Stand up! Hydrating well means you will have no choice. I have an alarm that goes off on the hour that forces me to get up if I haven’t for a while. Walk around the house, go check the mail, or stare at the posse of juncos at your bird feeder from the living room window.
I am awful at this. I promise I will eat my salad from the kitchen today.
The hardest transition to going remote can be a feeling of isolation. It doesn’t have to be! This is a good opportunity to see how the other real live humans you work with are doing, let them know what your daily schedule is looking like, and otherwise prevent you from hunching in a corner like Gollum and shutting yourself off from the rest of humanity. I also recommend contributing fun/interesting articles, gifs, or memes to the company “random” channel if you have one. (If you don’t, make one!)
Sometimes a brainstorming session just needs some faces. Schedule video meetings! We have individual meetings with our CEO weekly, biweekly HQ meetings, biweekly Customer Service meetings, and monthly All Hands meetings to keep everyone on the same page as well as feeling like a cohesive team.
This is in no way a complete list of how to start immediately thriving as a remote worker. I am not an expert. I did reach out to some of my coworkers as well to see if they had any hot-takes. Check out more tips below.
A few tips from Laurel, our designer:
"1) Eat breakfast. 2) Write a physical to-do list.

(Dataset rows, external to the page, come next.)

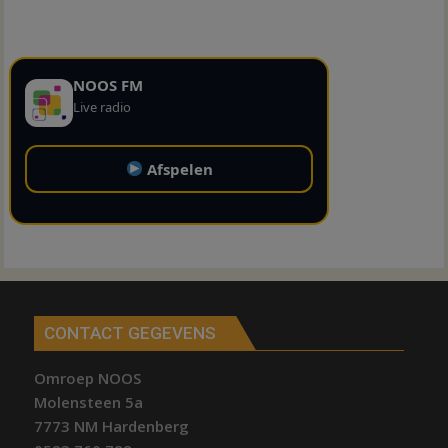
NOOS FM
Live radio
Afspelen
CONTACT GEGEVENS
Omroep NOOS
Molensteen 5a
7773 NM Hardenberg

I also like leaving notes for myself for the next day. 3) Take breaks! Call a friend or family member, take the dog out for a walk, do some yoga or meditation and of course cat cuddles. 4) Switch up where you sit. I get real fidgety and can't sit at the same place for too long so I'll switch between the desk, couch and kitchen table."

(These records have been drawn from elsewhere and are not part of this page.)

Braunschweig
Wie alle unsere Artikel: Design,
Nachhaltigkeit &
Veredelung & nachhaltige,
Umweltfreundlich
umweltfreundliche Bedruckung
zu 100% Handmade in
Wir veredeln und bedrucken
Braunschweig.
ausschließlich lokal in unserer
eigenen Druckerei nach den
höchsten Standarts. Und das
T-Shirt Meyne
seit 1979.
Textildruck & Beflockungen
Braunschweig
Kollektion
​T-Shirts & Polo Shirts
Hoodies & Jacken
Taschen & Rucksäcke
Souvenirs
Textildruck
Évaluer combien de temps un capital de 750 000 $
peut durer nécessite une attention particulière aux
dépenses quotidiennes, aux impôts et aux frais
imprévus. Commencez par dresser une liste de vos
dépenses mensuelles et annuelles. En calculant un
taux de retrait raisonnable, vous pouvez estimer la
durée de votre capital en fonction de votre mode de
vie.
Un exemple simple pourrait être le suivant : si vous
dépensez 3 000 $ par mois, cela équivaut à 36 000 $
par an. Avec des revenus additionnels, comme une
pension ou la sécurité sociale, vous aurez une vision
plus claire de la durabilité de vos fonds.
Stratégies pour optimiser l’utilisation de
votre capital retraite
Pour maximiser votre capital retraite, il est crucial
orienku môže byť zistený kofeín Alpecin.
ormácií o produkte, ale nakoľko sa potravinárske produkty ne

Tip from Cara, our Marketing Lead:
“Keep your workspace as clean and organized as you would if you had coworkers coming in and out. A tidy space does wonders for your head space.
COVID-19 related hot tip: invest in a functional lock for your office door. Working from home with kids present is not for the faint of heart and locked doors help.”
Connor, one of our stalwart Customer Service Empaths, shares a few work from home tips:
“To help get through the day I drink lots of coffee, pet my pup and cats to help keep me focused. During my lunch we go on a walk when the weather permits for some fresh air and it really helps reset the rest of the day!”
Rachyel, another one of our amazing Customer Service empaths, shared a few tips, too:
“Get dressed for work and have a little coffee before you start. I work at 6 am so this sometimes just consists of changing out of pajamas and into leggings;) Make your own space and tell your family that it is off-limits during work time (harder said than done with school closures). Do yoga on your lunch breaks!”
Tips from Koseli, who writes our emails:
“1) Drink a lot of water 2) Wear super comfortable noise canceling headphones 3) Have a go-to playlist that forces a Pavlovian work response 4) Sit in an ergonomic chair with a Purple foam cushion 5) Use a monitor and 6) Time block.”